I gave her a weak smile in return. I could tell that she had a nice personality. She had a quick wit, used the “F” word with no reservation (but in perfect context) and seemed genuinely interested that I was a writer. Usually when I tell people I’m a writer, they immediately say “who do you work for?”. This time, when I said I was a writer, she replied with two raised eyebrows. It felt good, even for a moment.

Then I realized, I’m on the train with her. Earlier on the subway platform, seconds after asking her about how long she had been waiting on the train, I heard the rattle of the F train approaching. This created a situation. From the Lower East Side (2nd Avenue) stop to 14th St took no more than four minutes on average. If the train operator was hemorrhaging coffee, this could be three minutes.

In 1.5 minutes, I found out her name was Hannah. By minute three she was asking me:” What’s your name again?”. I didn’t mind. I can’t count the number of situations like this I’ve been in. I took a risk.
“I’ve had a few of these ‘three stop’ conversations before.” I told her. “Do you have a boyfriend?”
She looked on me with surprise and said no. (Actually every question I asked her seemed to warrant a sort of incredulous (though slightly muted) response).
I told her I don’t normally ask girls if they have a boyfriend. This is very true. Half the time, girls I meet have boyfriends and are extremely shady about it. Since I had 45 seconds left to talk to miss Hannah, I said why not cut to the chase. The train started to slow, and I saw ugly white tiles and columns flashing past through the train windows.

14th Street.

“So do you want to hang out sometime?” I said. Between minutes two and three and I said she was “interesting” a few times, played a slight game or two, and found out that she was a world traveler. Unfortunately, I didn’t get enough time to tell her that I travel a bit myself (though at some point earlier in the night I helped two Roaming Italians try and find a nice bar). At this point I handed her my card.
No one ever e-mails me when I give them my card. But you never know. Maybe Hannah will break the mold, maybe she’ll hop off the train and say, “Hrm, maybe I should acknowledge my curiosity regarding this tall, interesting writer fellow I had ‘three stop’ conversation on the train with.”

But that never happens. What happens is I go home, go to sleep and wake up. At some point the next day, I might remember Hannah, I might not.
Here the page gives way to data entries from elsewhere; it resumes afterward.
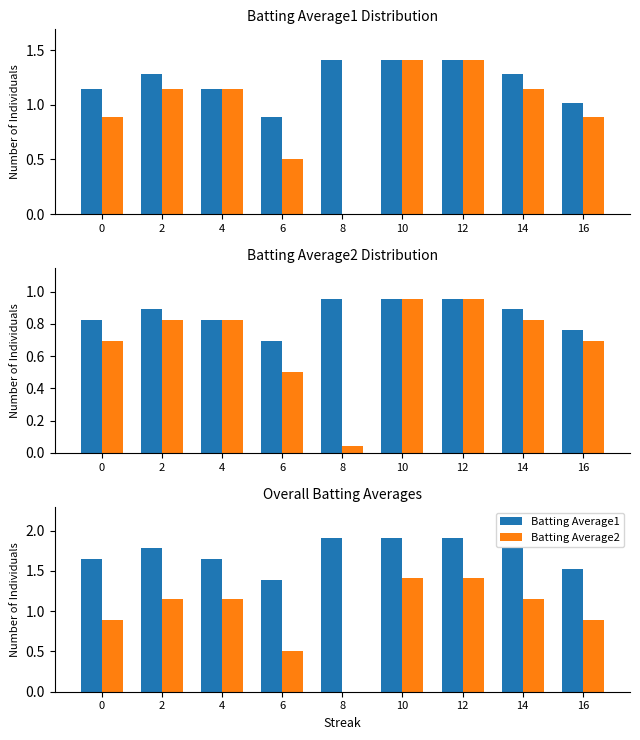

Which series changed the most between 0 and 12?

Batting Average2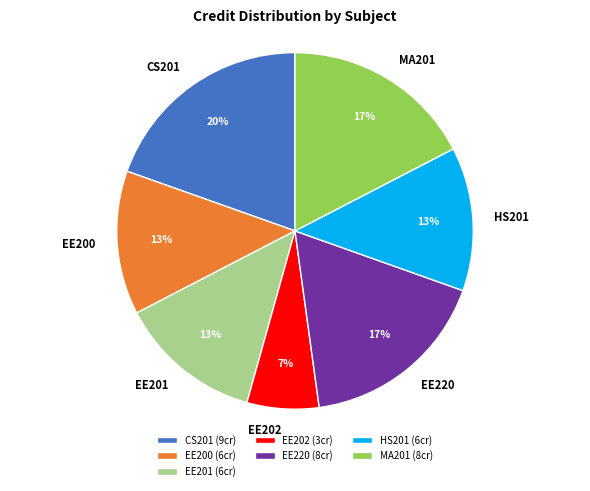

To the nearest percent, what is the average slice percentage?

14%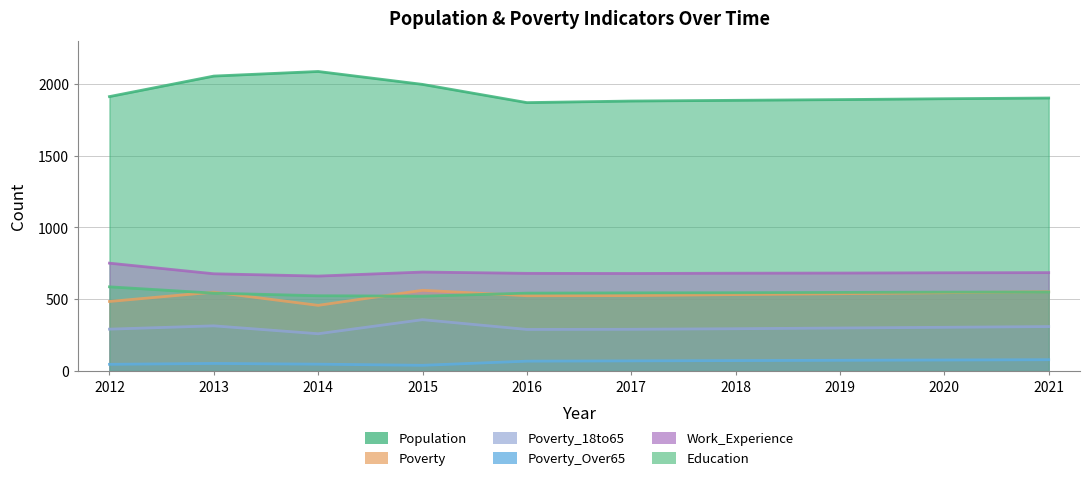

Reading right to left, what are all the values shown in this chart?

Population: 2021=1902	2020=1897	2019=1891	2018=1886	2017=1881	2016=1870	2015=1997	2014=2087	2013=2055	2012=1912
Poverty: 2021=552	2020=545	2019=538	2018=532	2017=525	2016=524	2015=562	2014=457	2013=549	2012=484
Poverty_18to65: 2021=309	2020=304	2019=299	2018=294	2017=290	2016=289	2015=357	2014=259	2013=314	2012=291
Poverty_Over65: 2021=78	2020=76	2019=74	2018=72	2017=70	2016=68	2015=39	2014=47	2013=52	2012=46
Work_Experience: 2021=685	2020=684	2019=682	2018=681	2017=679	2016=680	2015=689	2014=661	2013=677	2012=751
Education: 2021=550	2020=549	2019=547	2018=545	2017=544	2016=542	2015=521	2014=524	2013=542	2012=586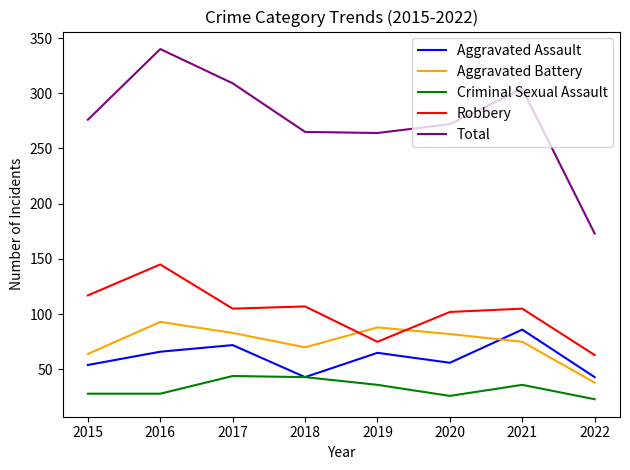

At which label does Criminal Sexual Assault reach its minimum?

2022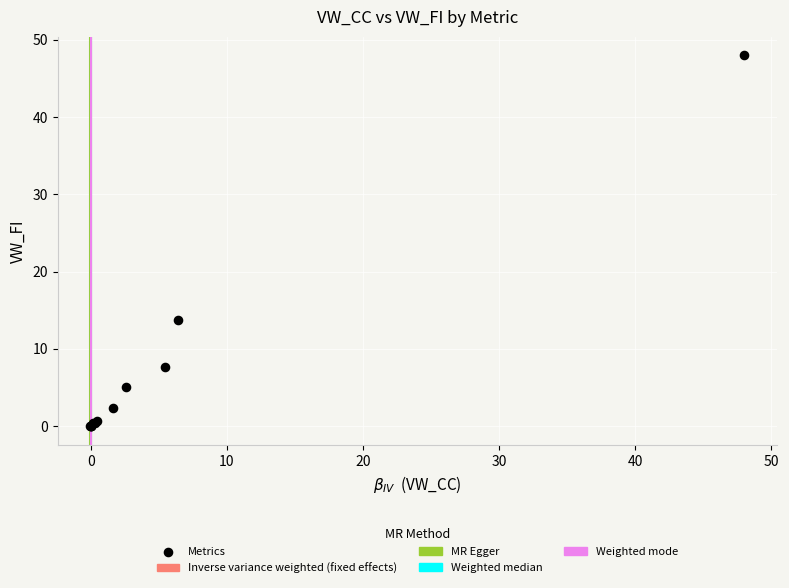

What Y value in the scatter plot is closest to 23?

13.7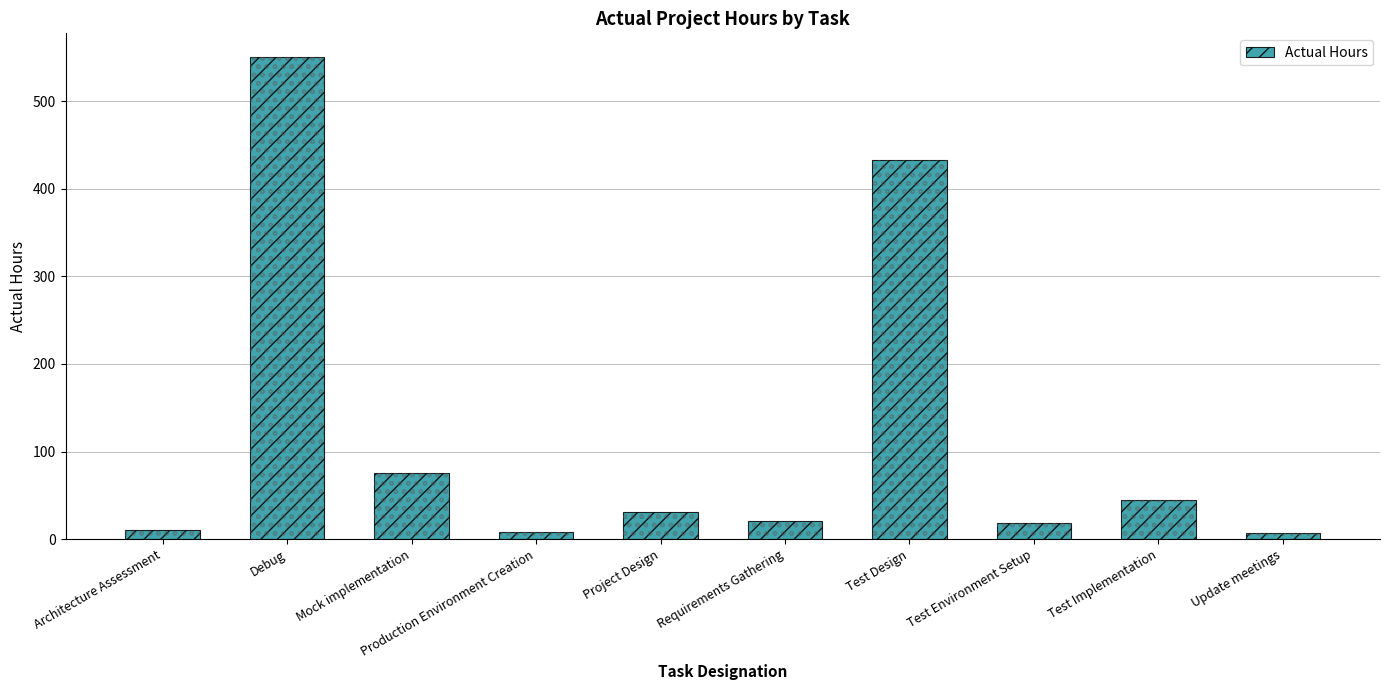

Is it true that the value at Project Design is 31?

True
Its not that the meeting wasn’t important or meaningful (she WAS cute). But I’ve been in this situation dozens of times.

Dozens.

After a while you get desensitized to the nature of quick socializing, or even lengthy ones. If people don’t call you back, no feeling is there. If you meet the cute girl at the train station and nothing happens, you don’t feel that sense of regret you did ten years ago. You wake up, go to work and forget about it.

Being an adult is essentially being a zombie; its acknowledging the most base of your human emotions, compressed into the fragile paradigm of what we call reality.
However, I could be totally wrong. Hannah could shoot me an e-mail and shatter my newly developed outlook forever. Some random message in my inbox could prove to me that the odds aren’t always against me.
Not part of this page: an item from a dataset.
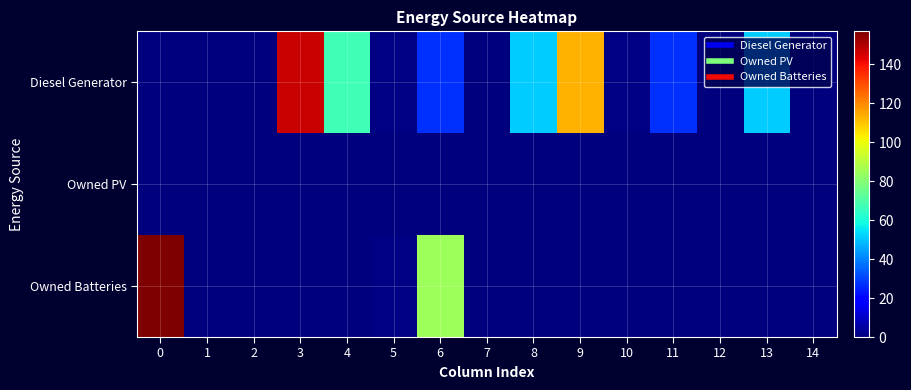

Rank the series at 0 from lowest to highest value.

Diesel Generator, Owned PV, Owned Batteries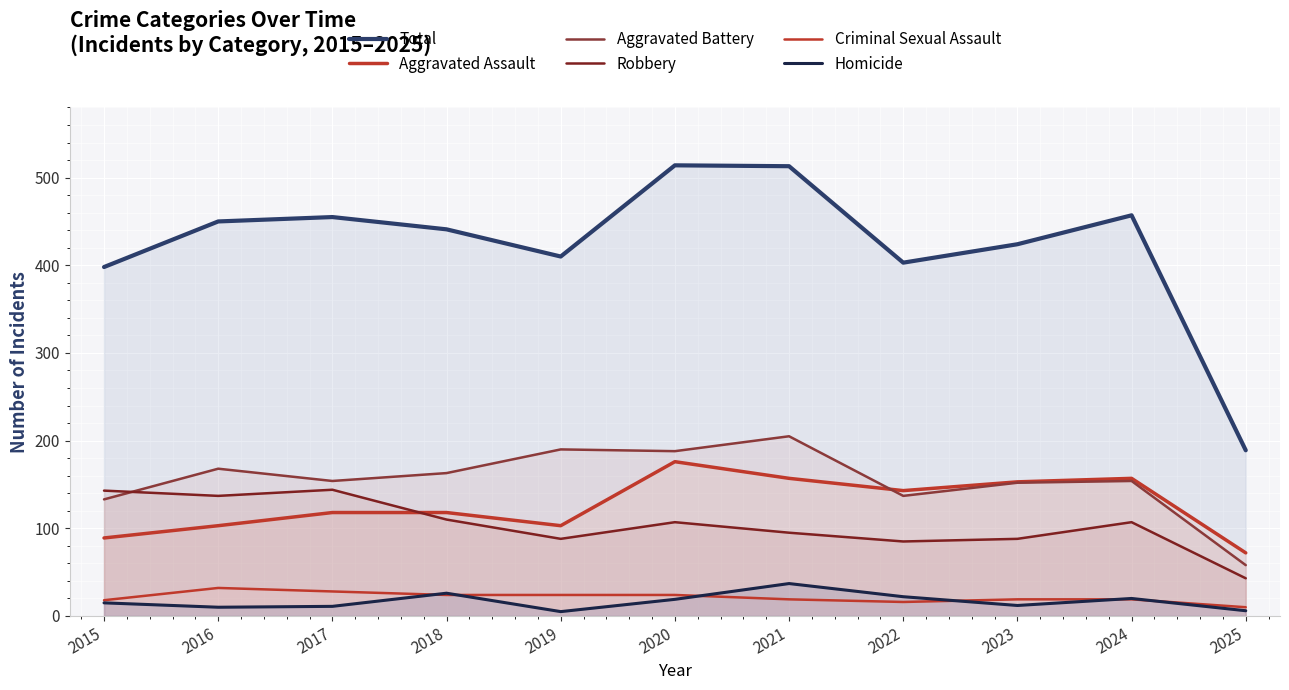

Which series has the largest total across all categories?

Total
Sadly, I’m not a soothsayer. But I know the outcome. I’ll never get an e-mail from her. She, like dozens of women before her, will have my card somewhere in a purse, under a book or a bed, or safely ensconced in the confines of a garbage can near their residence. Then I, somewhere, will go to sleep, wake up, and go to work.

1 comment:

rabab said...

i found what you say to have a strong resonance, sadly enough... but i did think of something else at the end of it. sometimes, even if you have known someone for all the stops in your life, you'll end up feeling like you've never known them at all... or that your 'three-stop-conversation" was more insightful and gave you a better understanding of human nature than any other relationship of your life.

to be dead honest with you,, i really am loving the way you write. well done.